It was recently revealed that the Department of Health and Human Services has entered into a contract with a New York based corporation called Siga Technologies. You the taxpayer, will pay Siga $443 million, and, in return, Siga will supply “an experimental remedy for a threat that may not exist”. And, were that not enough, Siga was the only company allowed to bid on this contract.
Under the contract, Siga will provide 1.7 million doses of an anti-viral pill known as ST-246 for “only” $255 per dose. The pill is supossed to treat small pox. Of course, the federal government already has $1 billion supply of small pox vacine which cost the federal government a whopping $3 per dose.
Here is how this arrangement happened.
When Siga complained that contracting specialists at the Department of Health and Human Services were resisting the company’s financial demands, senior officials replaced the government’s lead negotiator for the deal, interviews and documents show.
When Siga was in danger of losing its grip on the contract a year ago, the officials blocked other firms from competing. [emphasis supplied]
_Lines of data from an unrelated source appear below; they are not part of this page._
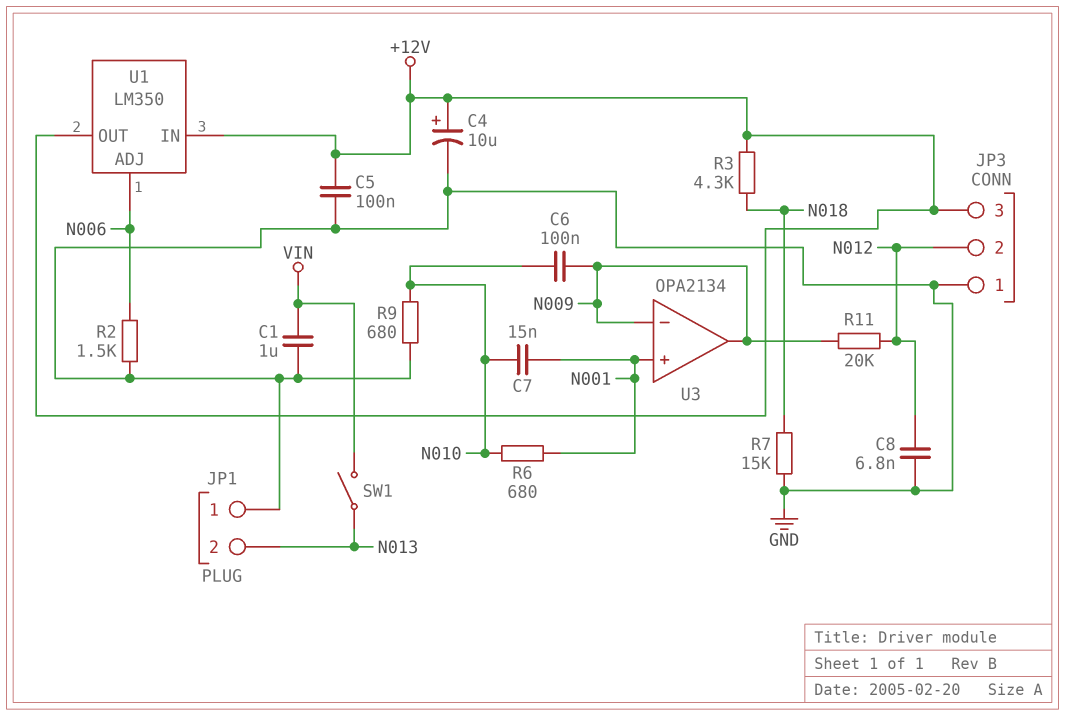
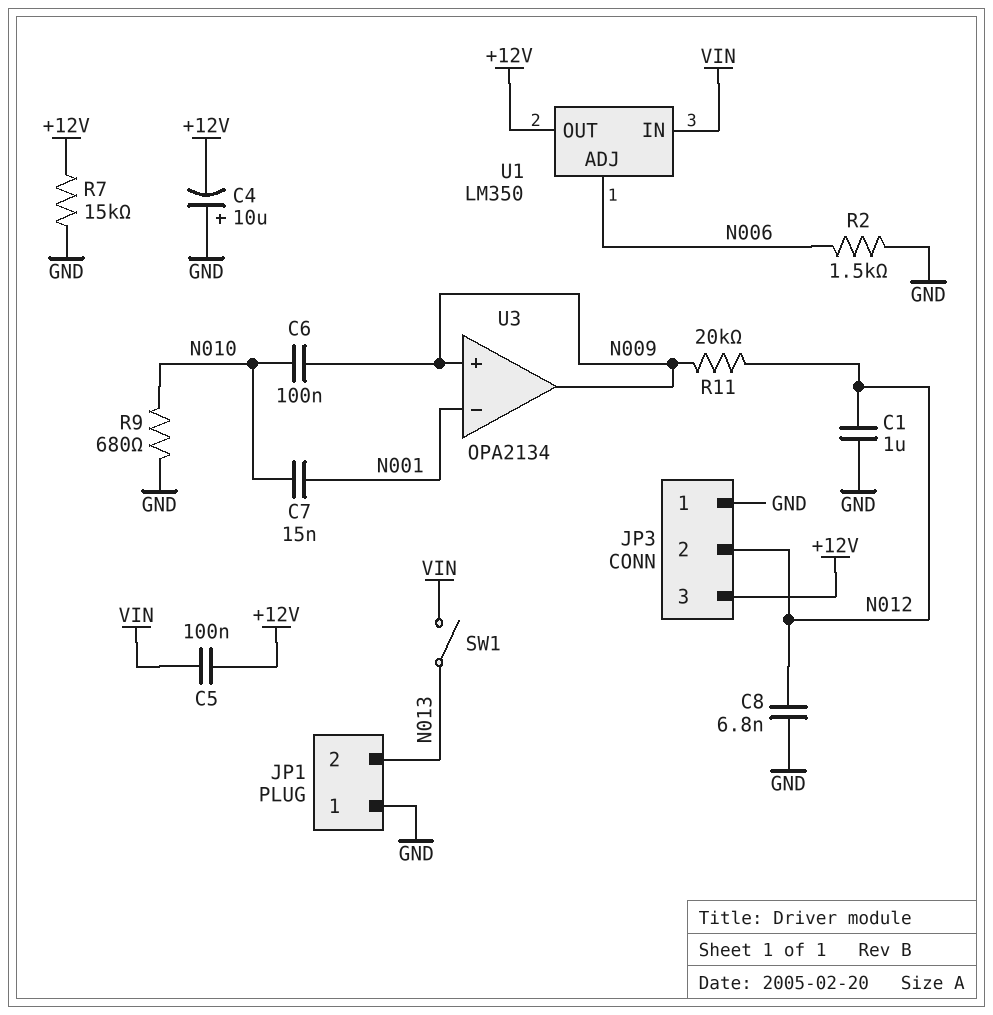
C1: 1uF (GND, VIN) -> 1uF (GND, N012)
C4: 10uF (plus +12V, minus GND) -> 10uF (plus GND, minus +12V)
C5: 100nF (+12V, GND) -> 100nF (+12V, VIN)
R3: 4.3k (+12V, N018) -> none
R6: 680 (N001, N010) -> none
R7: 15k (GND, N018) -> 15k (+12V, GND)
U1 pin IN: +12V -> VIN
U3 pin in+: N001 -> N009
U3 pin in-: N009 -> N001

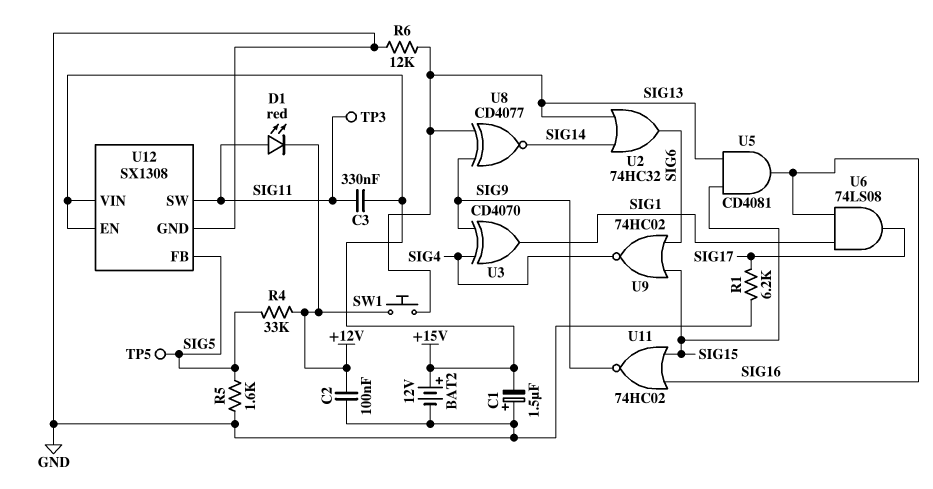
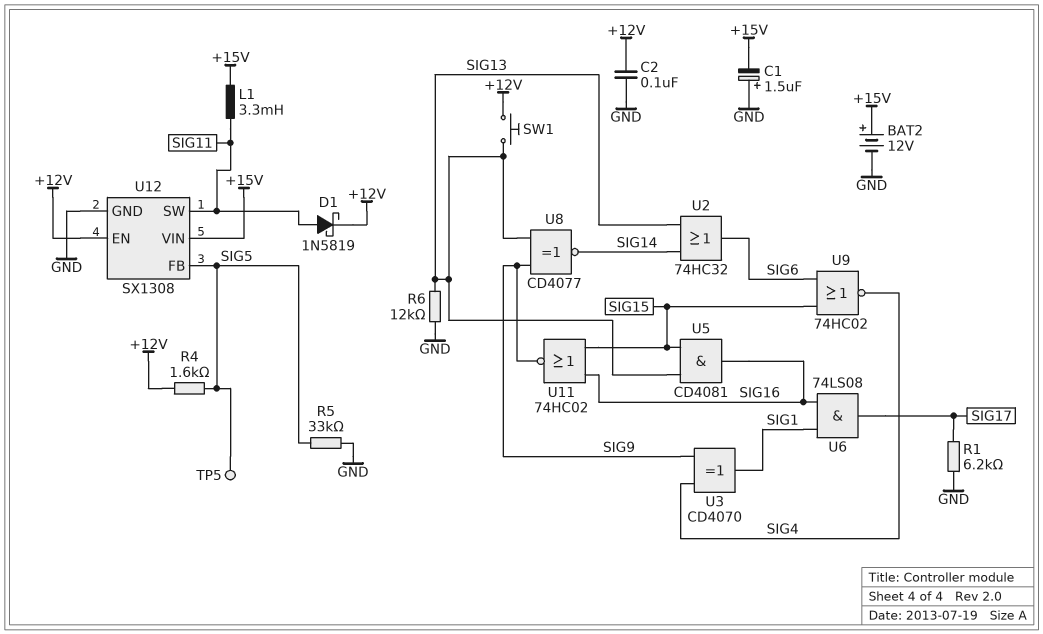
C3: 330nF (+15V, SIG11) -> none
D1: LED red (A SIG11, K +12V) -> schottky 1N5819 (A SIG11, K +12V)
L1: none -> 3.3mH (+15V, SIG11)
R4: 33k (+12V, SIG5) -> 1.6k (+12V, SIG5)
R5: 1.6k (GND, SIG5) -> 33k (GND, SIG5)
TP3: test point (SIG11) -> none
U12 pin EN: +15V -> +12V

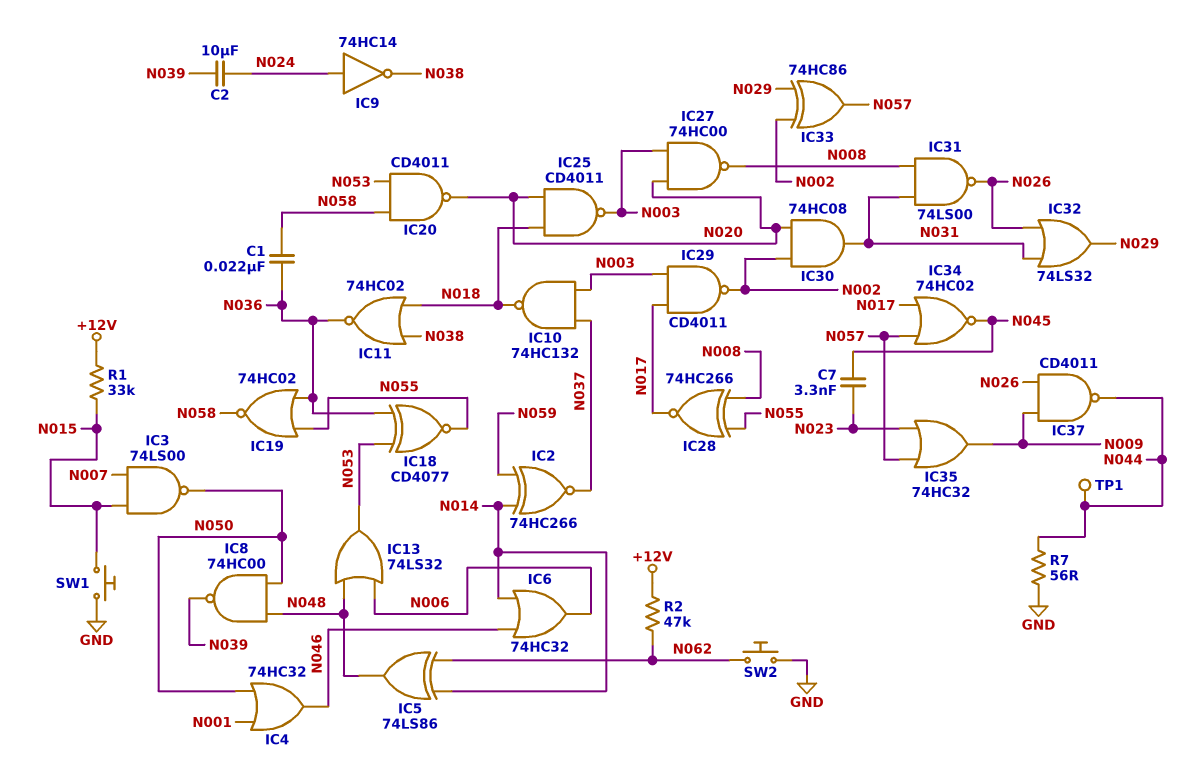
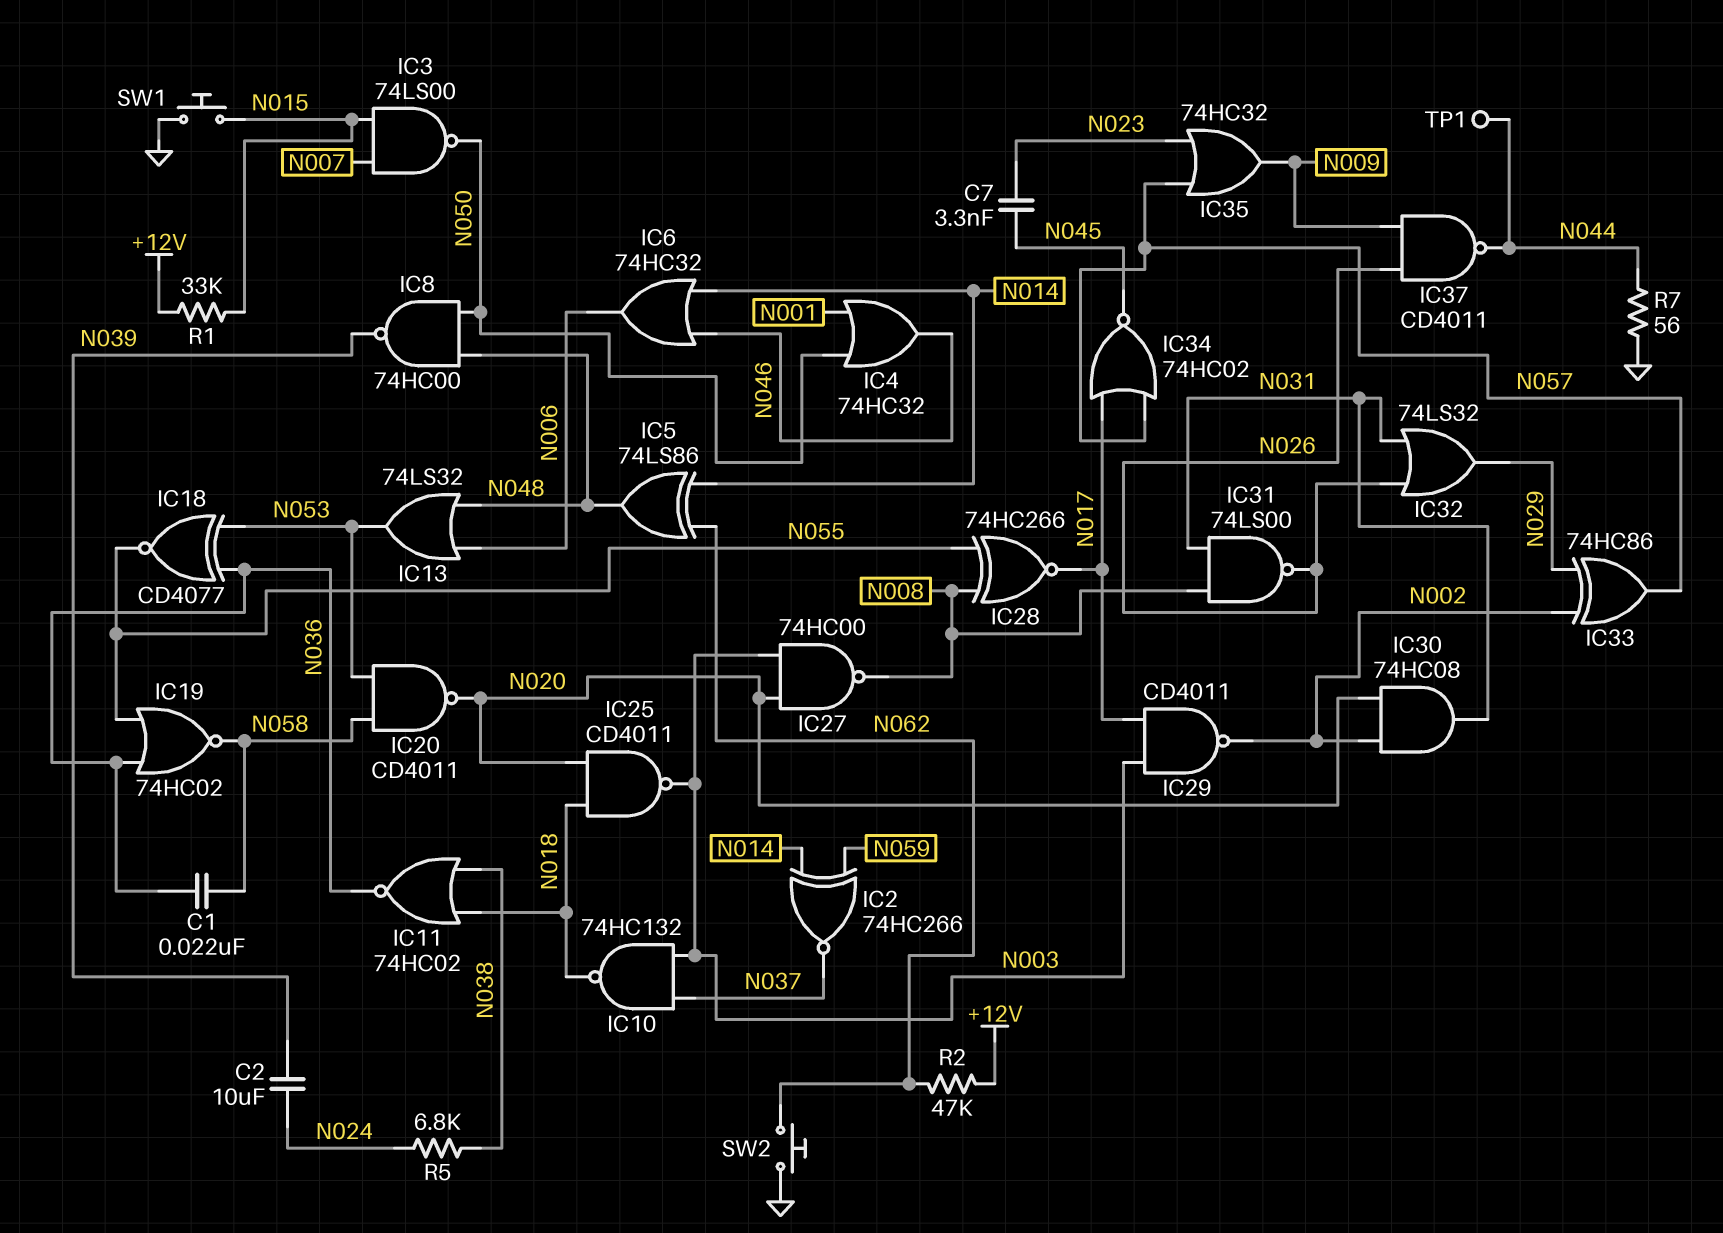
IC9: NOT 74HC14 (in N024, out N038) -> none
R5: none -> 6.8k (N024, N038)

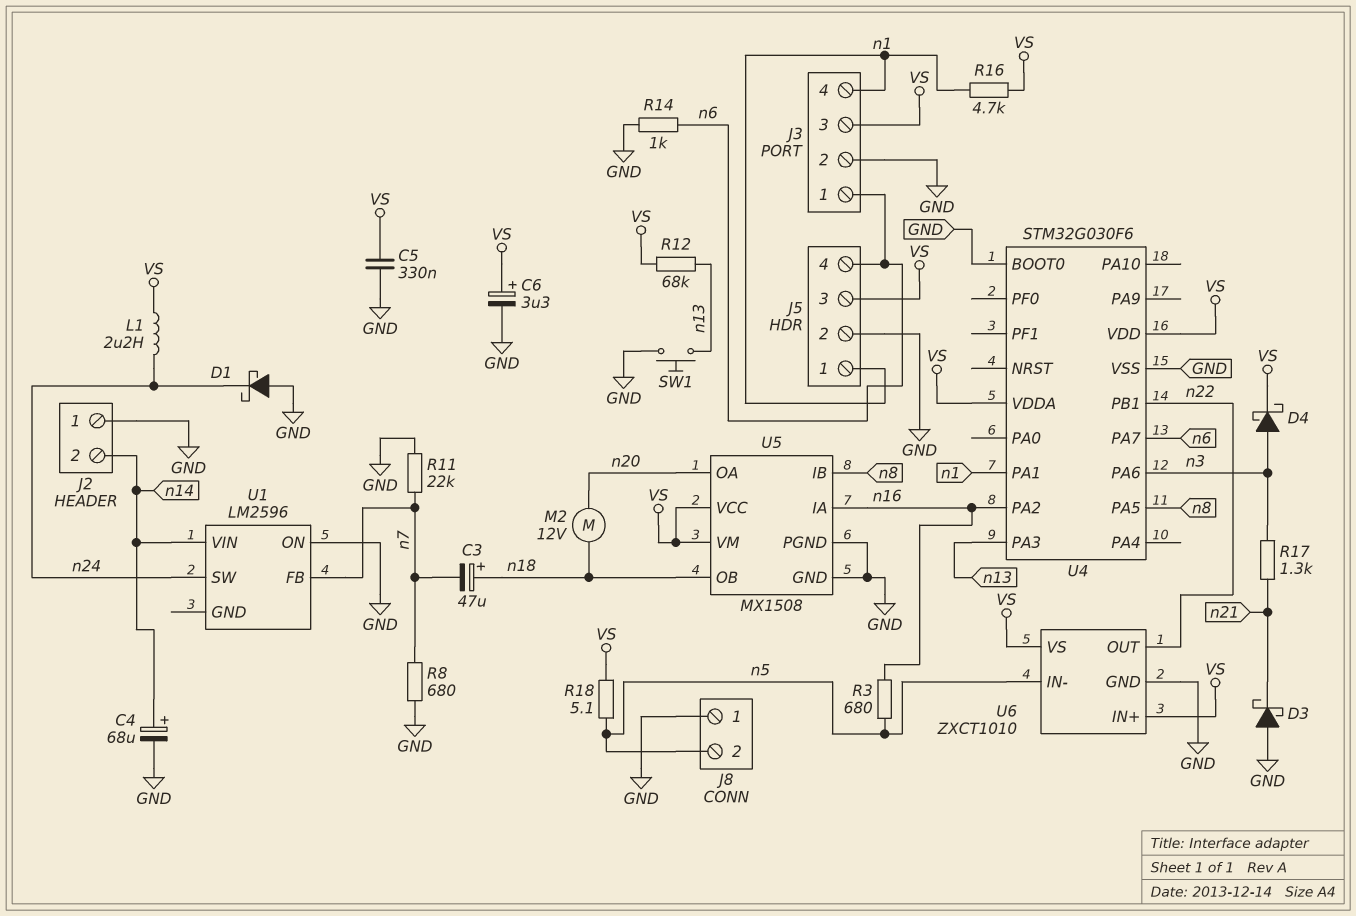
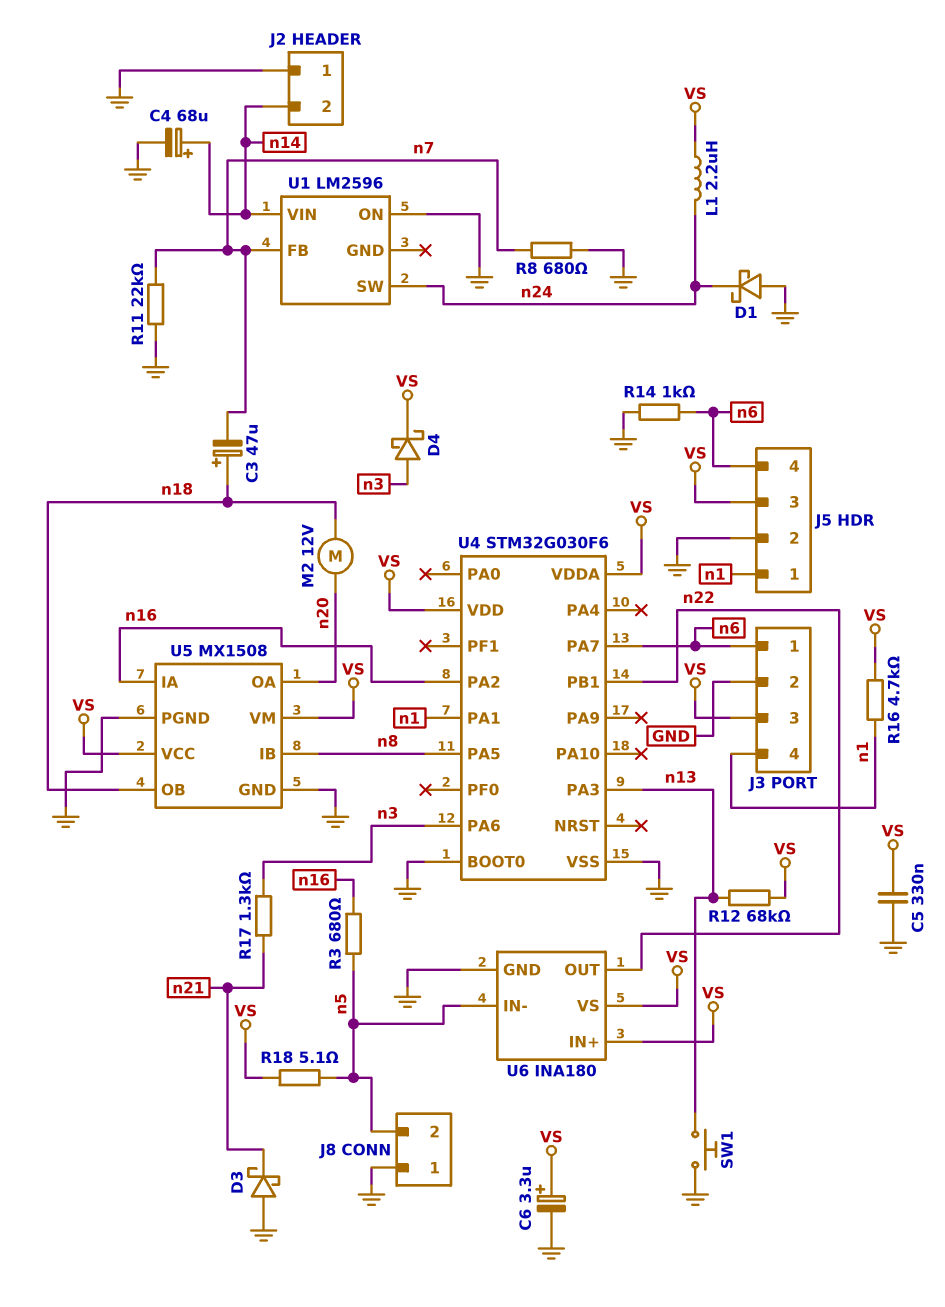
U6: ZXCT1010 -> INA180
And, were that not enough,
The price of approximately $255 per dose is well above what the government’s specialists had earlier said was reasonable, according to internal documents and interviews. [emphasis supplied]
But the worst part is we don’t even know if this drug will work. Small pox was eradicated world wide in 1978, so, there is no one on whom to test the drug, and, even if it is tested on animals, scientists cannot say that the drug will have the same effect on humans.
I almost forgot…Siga’s largest shareholder is none other than Ronald O. Perleman, a long time Democratic Party donor.